¹Only patients with metastases. ADT: Androgen deprivation therapy; METS: Metastases; OS: Overall survival; PROs: Patient-reported outcomes; PS: Performance status; PSA: Prostate-specific antigen; QoL: Quality of life; rPFS: Radiographic progression-free survival; RT: Radiotherapy.

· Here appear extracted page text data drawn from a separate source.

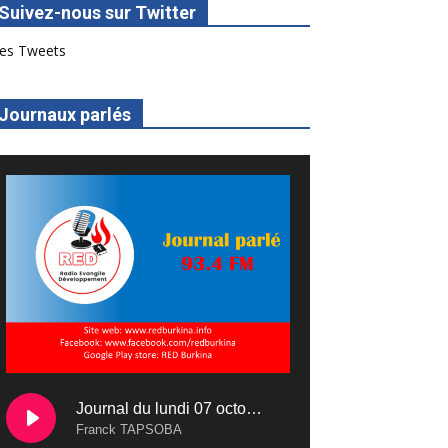
Suivez-nous sur Twitter
es Tweets
Journaux parlés
Journal du lundi 07 octobre 2024
Franck TAPSOBA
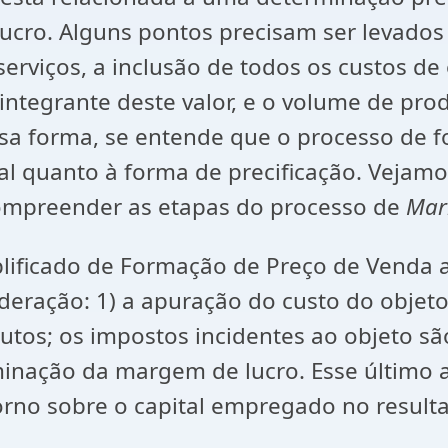
cro. Alguns pontos precisam ser levados e
erviços, a inclusão de todos os custos de
integrante deste valor, e o volume de pro
sa forma, se entende que o processo de f
cial quanto à forma de precificação. Vej
compreender as etapas do processo de
Mar
ado de Formação de Preço de Venda ao 
eração: 1) a apuração do custo do objeto p
tributos; os impostos incidentes ao objeto
nação da margem de lucro. Esse último as
orno sobre o capital empregado no resulta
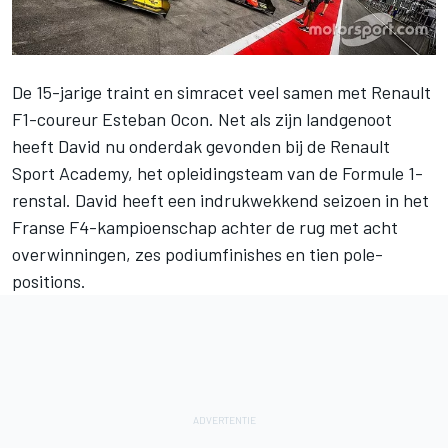
De 15-jarige traint en simracet veel samen met
Renault
F1-coureur Esteban Ocon
. Net als zijn landgenoot
heeft David nu onderdak gevonden bij de Renault
Sport Academy, het opleidingsteam van de Formule 1-
renstal. David heeft een indrukwekkend seizoen in het
Franse F4-kampioenschap achter de rug met acht
overwinningen, zes podiumfinishes en tien pole-
positions.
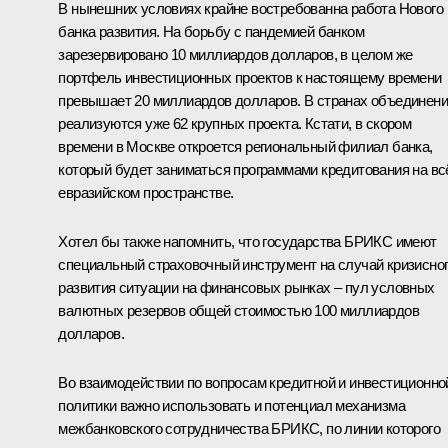
В нынешних условиях крайне востребованна работа Нового
банка развития. На борьбу с пандемией банком
зарезервировано 10 миллиардов долларов, в целом же
портфель инвестиционных проектов к настоящему времени
превышает 20 миллиардов долларов. В странах объединен
реализуются уже 62 крупных проекта. Кстати, в скором
времени в Москве откроется региональный филиал банка,
который будет заниматься программами кредитования на в
евразийском пространстве.
Хотел бы также напомнить, что государства БРИКС имеют
специальный страховочный инструмент на случай кризисно
развития ситуации на финансовых рынках – пул условных
валютных резервов общей стоимостью 100 миллиардов
долларов.
Во взаимодействии по вопросам кредитной и инвестиционно
политики важно использовать и потенциал механизма
межбанковского сотрудничества БРИКС, по линии которого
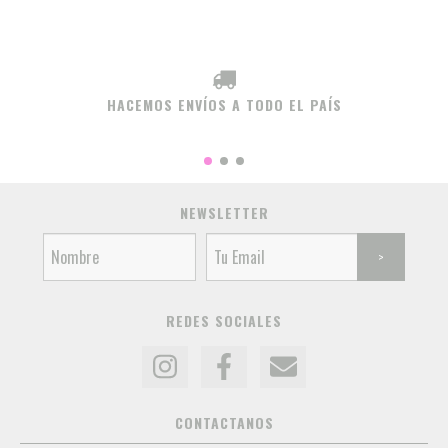
HACEMOS ENVÍOS A TODO EL PAÍS
NEWSLETTER
REDES SOCIALES
CONTACTANOS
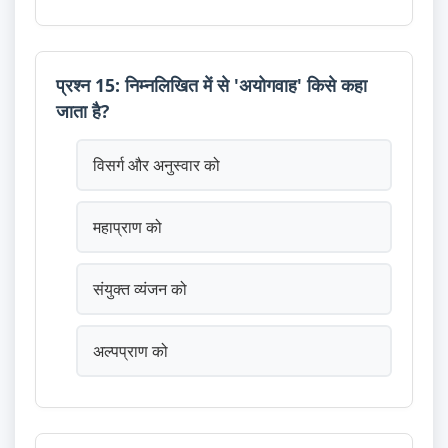
प्रश्न 15: निम्नलिखित में से 'अयोगवाह' किसे कहा
जाता है?
विसर्ग और अनुस्वार को
महाप्राण को
संयुक्त व्यंजन को
अल्पप्राण को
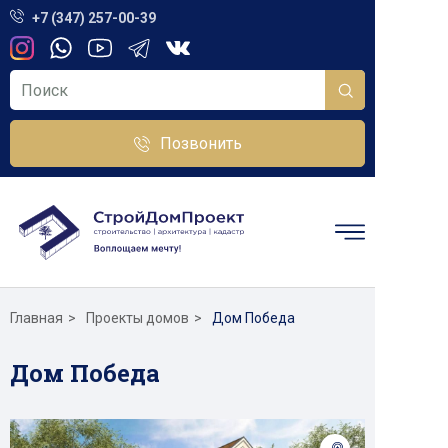
+7 (347) 257-00-39
Позвонить
Главная
Проекты домов
Дом Победа
Дом Победа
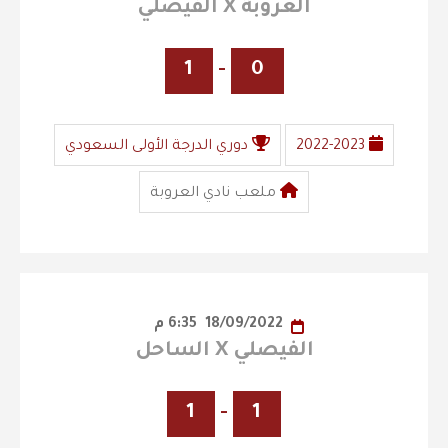
العروبة X الفيصلي
1
-
0
2022-2023
دوري الدرجة الأولى السعودي
ملعب نادي العروبة
18/09/2022
6:35 م
الفيصلي X الساحل
1
-
1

Table 2 Survival and toxicity results of the phase 3 randomized clinical trials of second-generation antihormonal treatments in metastatic hormone-sensitive prostate cancer

Trial	Follow-up in mo	Main results	Quality of life	Toxicity
LATITUDE	51.8	Reduced mortality risk by 34% with abiraterone (P < 0.001); OS at 3 yr (66% vs 49%); median OS (53.3 mo vs 36.5 mo). Reduction in risk of radiographic progression by 53% with abiraterone (P < 0.001) (33 mo vs 14.8 mo)	Abiraterone improved all QoL-related parameters	Toxicity grade 3-4: (1) Abiraterone: 63%; (2) Placebo: 48%. Treatment-related deaths: (1) Abiraterone: 5%; and (2) Placebo: 4%
STAMPEDE	40	Reduction in mortality risk of 39% with abiraterone (P < 0.001). Reduction in risk of progression of 69% with abiraterone (P < 0.001). Treatment benefit in all patients according to risk group and disease volume	-	Toxicity grade ≥ 3: (1) Abiraterone: 47%; and (2) ADT: 33%
ENZAMET	33	Reduction in mortality risk by 67% with enzalutamide (P = 0.002). 3-yr OS (82% vs 72%)	No SD	Toxicity grade ≥ 3: (1) Enzalutamide: 58%; and (2) AA: 43%
TITAN	22.7	Reduction in risk of radiographic progression or death by 52% with apalutamide (P < 0.001). 2-yr rPFS (68.2% vs 47.5%). Reduction in mortality risk of 33% with apalutamide (P = 0.005). 2-yr OS (82.4% vs 73.5%). Treatment benefit in all patients according to disease volume, significant in rPFS and OS in high-volume disease	No SD	Toxicity grade 3-4: (1) Apalutamide: 42.2%; and (2) Placebo: 40.8%. Treatment-related deaths: (1) Apalutamide: 1.9%; and (2) Placebo: 3%
ARCHES	14.4	Reduction in risk of radiographic progression or death of 61% with enzalutamide (P < 0.001) (NR vs 19 mo). OS (P = 0.336). Benefit in rPFS in both high and low volume disease	No SD	No SD. Treatment-related deaths: (1) Enzalutamide: 2.4%; and (2) Placebo: 1.7%

AA: First-generation antiandrogens; ADT: Androgen deprivation therapy; NR: Not reached; OS: Overall survival; QoL: Quality of life; rPFS: Radiographic progression-free survival; SD: Statistical differences.